Hello,
I am pretty new to bioinformatics and I recently started working on a pipeline for NGS 16S data anysis using qiime2 with a small "get-out, get back in" in that I'm using the Kraken classifier for the taxonomic assignment.
One of my coworker which is doing Sanger 16S was interested and asked if I could add an option for him to identify his sequences, I tried to assemble his 16S sequences (multiple primers to get overlapping sequences) and most of the time they assemble well into a single contig (i'm using cap3 for this task) and by feeding this sequence to a classifier I'm able to get a taxa name for the contig(s). However he also wants a phylogenetic tree like what blast provides.
So my question is basically, instead of using a classifier like Kraken, Centrifuge, SK-learn can I simply blast the sequence against a 16S database and build a phylogenetic tree using the top N results before looking at the taxonomic assignment of the closest sequence(s) in said tree (and return the parent in case of multiple taxa) ? This would give me both the taxonomic and phylogeny informations.
I feel like I'm missing something very important about the difference between Blast and taxonomy classifiers because I only remember people using classifiers to get the taxonomy and not blast, plus the majority of papers and tutorials I've read about 16S data analysis only do phylogenetic trees on the OTUs/ASV between themselves.
Before I try to answer your questions, I want to make sure we are using the same terms for the same things.
You mention 16S data analysis, but also the Kraken taxonomy classifier. Kraken, Kraken2, and Kraken Unique are all built to annotate shotgun reads, untarged DNA from anywhere in the microbial genome. But 16S reads are targeted and amplified from a single region, and different databases are used to classify them.
Do you have 16S amplicons or untarged shotgun data?
Are you sequencing a complex microbiome with 100s or 1000s of microbes, or an axenic isolate with one type of microbe? The use of Sanger sequencing and blasting a single contig seem like you are analyzing an isolate. In this case, you could absolutely use NCBI Blast to see the phylogeny around your single microbe.
This makes sense when you have 100s or 1000s of ASVs and you are interested in changes in phylogenetic composition between groups. And you can't have composition with just 1 microbe.
If you just want to place you isolate in a tree, blast would work well. In Qiime 2, you could try out the fragment-insertion plugin, which includes methods for taxonomy classification and also placing a read in an existing tree!
The use of Sanger sequencing and blasting a single contig seem like you are analyzing an isolate. In this case, you could absolutely use NCBI Blast to see the phylogeny around your single microbe.
Yes, for this particular Sanger case I'm analyzing isolates, I suppose I can just build a new pipeline using blast for this particular case then. Thanks a lot !
Kraken, Kraken2, and Kraken Unique are all built to annotate shotgun reads
Well, this raises a new question. My main pipeline is indeed designed for 16S amplicon and because I'm using an in-house 16S database which was built for Kraken2 I went with this classifier. So far the results were just fine.

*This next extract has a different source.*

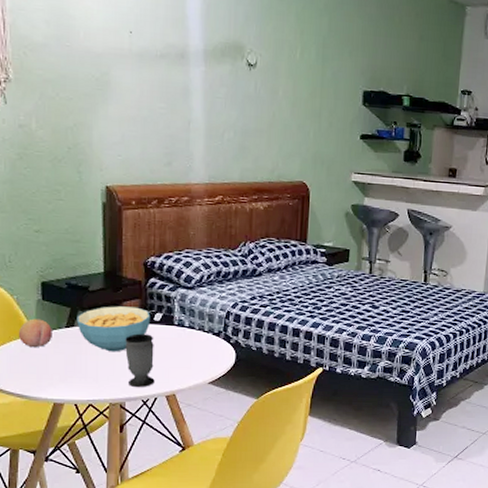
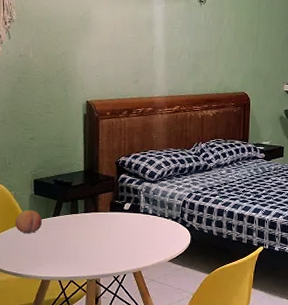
cereal bowl: present [76,306,151,352] -> none [61,198,121,236]
cup: present [125,333,155,388] -> none [100,220,124,266]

I've tried to use the innate classifier sk-learn when going through the qiime2 tutorials and I found it really slow and ressources hungry compared to Kraken2 or centrifuge (which I tried too). I guess I should give it another try after finding out if and how I can build my own database for it.
I think I made a mistake about Kraken. I've always used it for untargeted DNA, but it looks like it the devs do suggest using it for amplicon databases, including GreenGenes and Silva.

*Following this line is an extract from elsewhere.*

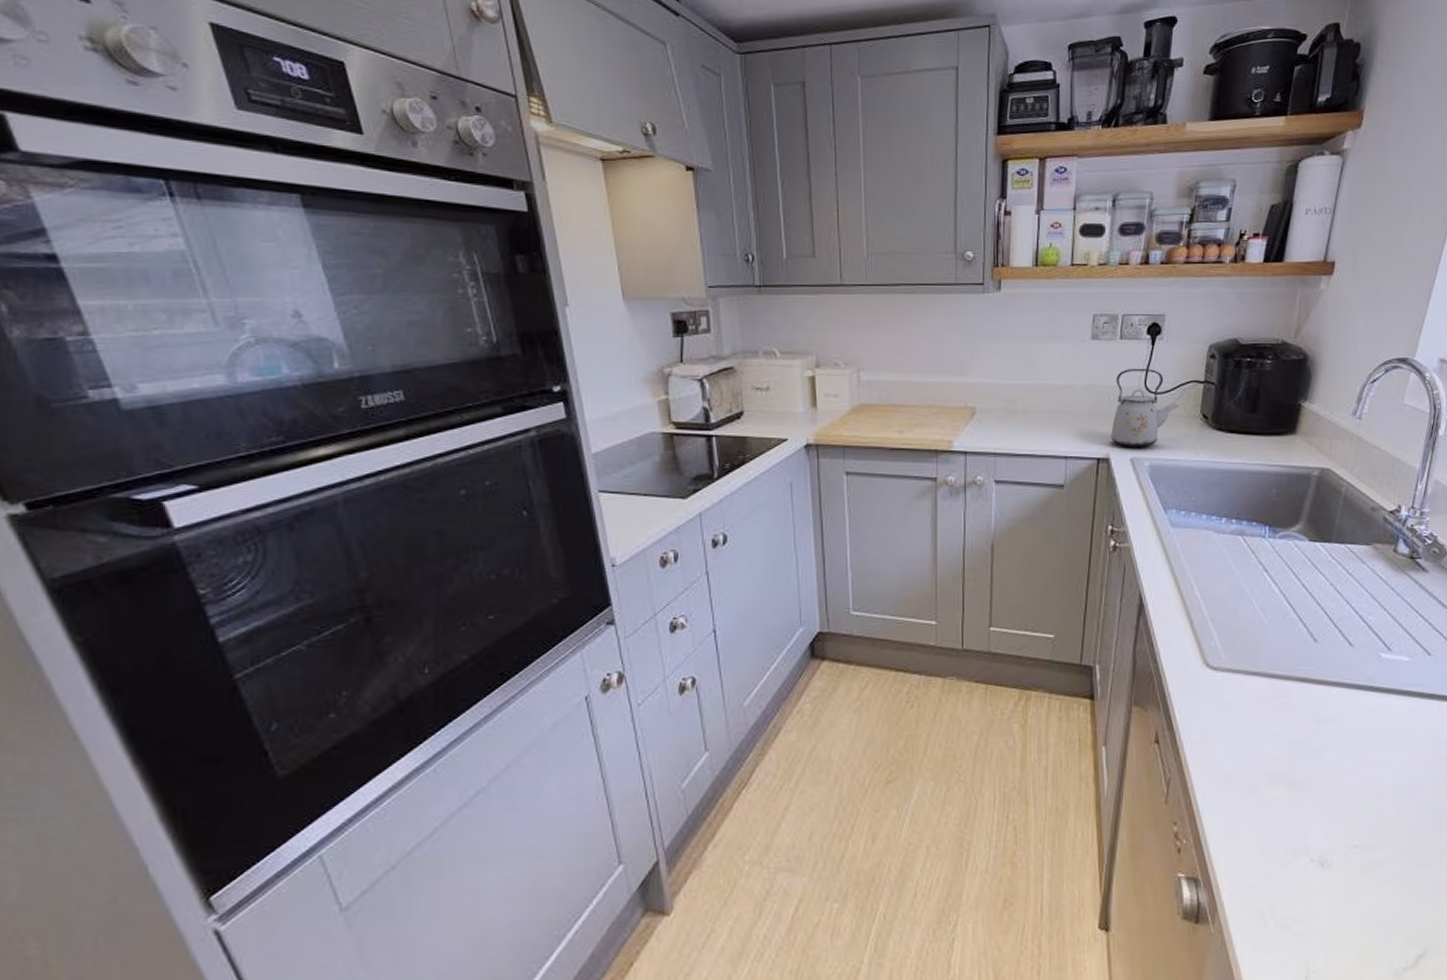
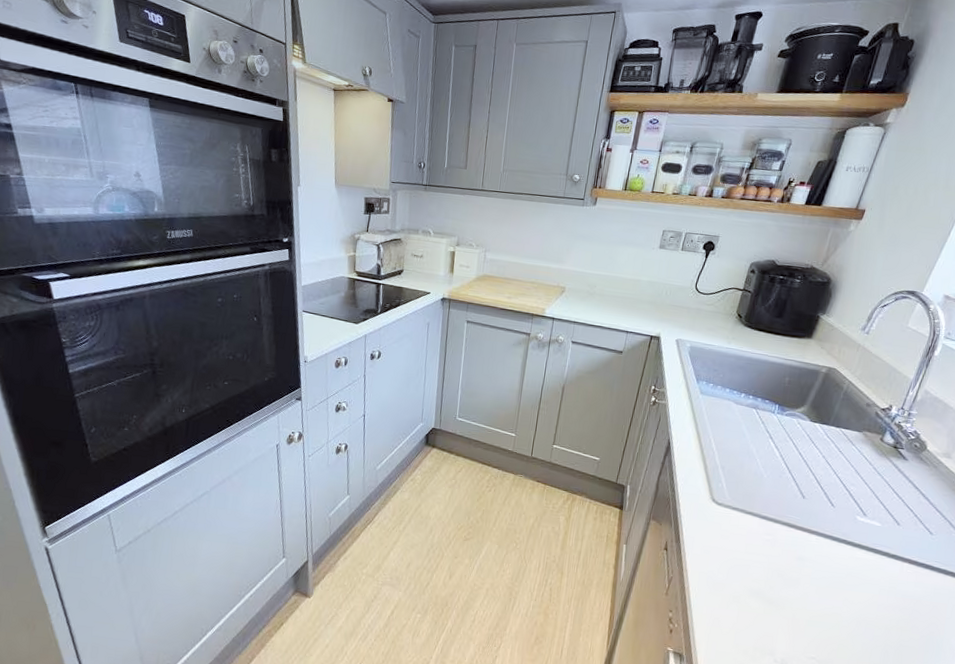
kettle: present [1110,368,1179,447] -> none [663,273,720,333]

Instead of "get-out, get back in", why not write a QIIME 2 plugin to do the job for you, or even add a kraken or centrifuge classifier to q2-feature-classifier? The advantages would be:
More streamlined for you (no exporting, re-importing)
Provenance will be preserved! So you can trace what was done prior to re-importing after classification, instead of leaving it up to the imagination.
Others will be able to use your methods! Which I think would be pretty great.
The main reason to add this as a method to q2-feature-classifier instead of making your own plugin is that it is less work overall, and would come pre-installed with QIIME 2 releases with q2-feature-classifier.
Let us know if you are interested and we can help you get started.
I do like the idea and already thought of tweaking the dada2 one to have access to other features the R package offers, I'll consider it after finishing my pipeline and validating the results.